Encrypting Data on S3

Amazon S3 supports a number of encryption mechanisms to better secure the data in S3.

  • In Server-Side Encryption (SSE), the data is encrypted before it is saved to disk in S3, and decrypted when it is read. This encryption and decryption takes place in the S3 infrastructure, and is transparent to (authenticated) clients.

  • In Client-Side Encryption (CSE), the data is encrypted and decrypted on the client, that is, inside the AWS S3 SDK. This mechanism is not supported in Hadoop due to incompatibilities with most applications. Specifically, the amount of decrypted data is often less than the file length, breaking all the code which assumes that the the content of a file is the same size as that stated in directory listings.

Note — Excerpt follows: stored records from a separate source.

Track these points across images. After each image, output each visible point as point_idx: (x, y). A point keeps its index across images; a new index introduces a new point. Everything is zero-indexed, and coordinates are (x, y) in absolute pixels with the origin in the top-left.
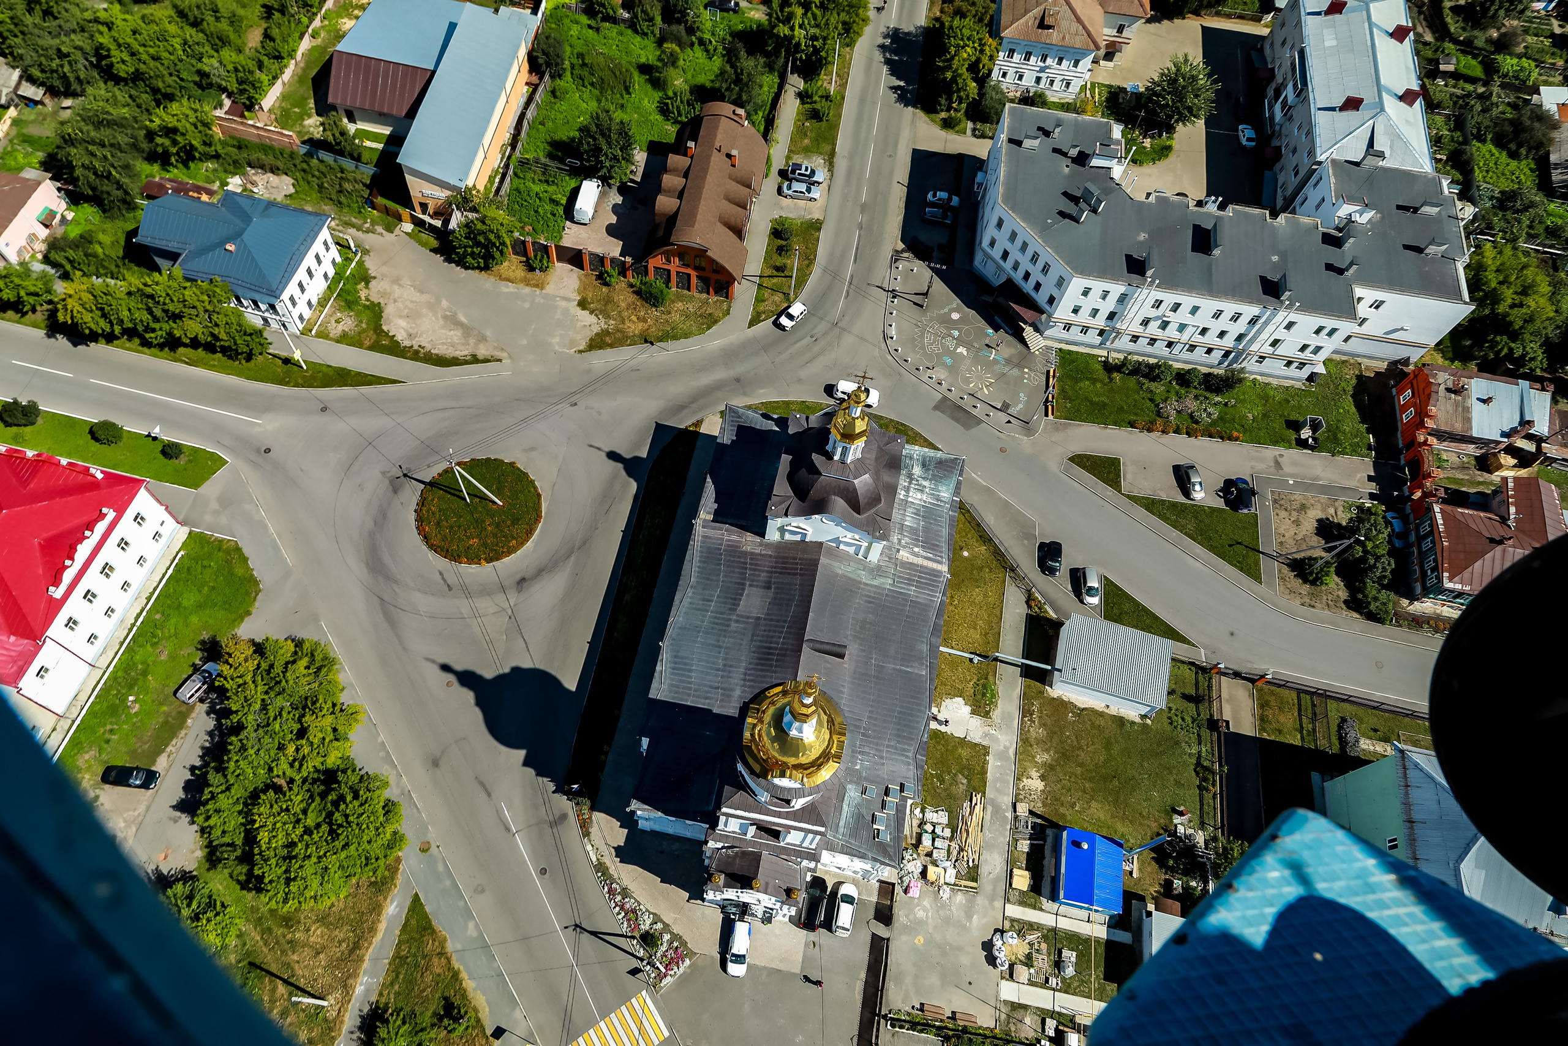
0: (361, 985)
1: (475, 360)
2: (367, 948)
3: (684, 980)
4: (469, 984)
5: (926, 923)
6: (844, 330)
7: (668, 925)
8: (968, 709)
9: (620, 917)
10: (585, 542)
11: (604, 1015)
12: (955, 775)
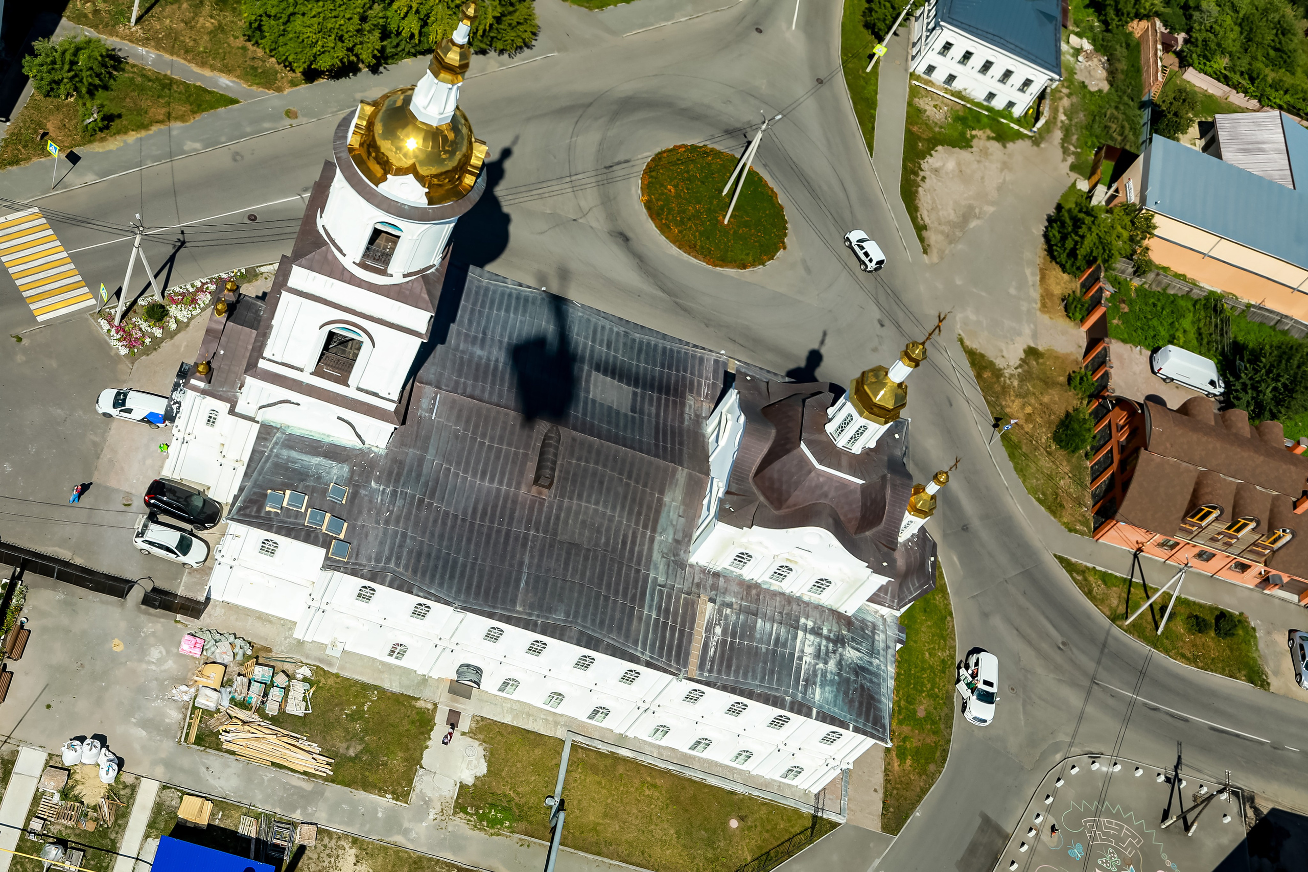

For this server-side encryption to work, the S3 servers require secret keys to encrypt data, and the same secret keys to decrypt it. These keys can be managed in three ways:

  • SSE-S3: By using Amazon S3-Managed Keys

  • SSE-KMS: By using AWS Key Management Service

  • SSE-C: By using customer-supplied keys

In general, the specific configuration mechanism can be set via the property fs.s3a.server-side-encryption-algorithm in core-site.xml. However, some encryption options require extra settings. Server Side encryption slightly slows down performance when reading data from S3.

It is possible to configure encryption for specific buckets and to mandate encryption for a specific S3 bucket.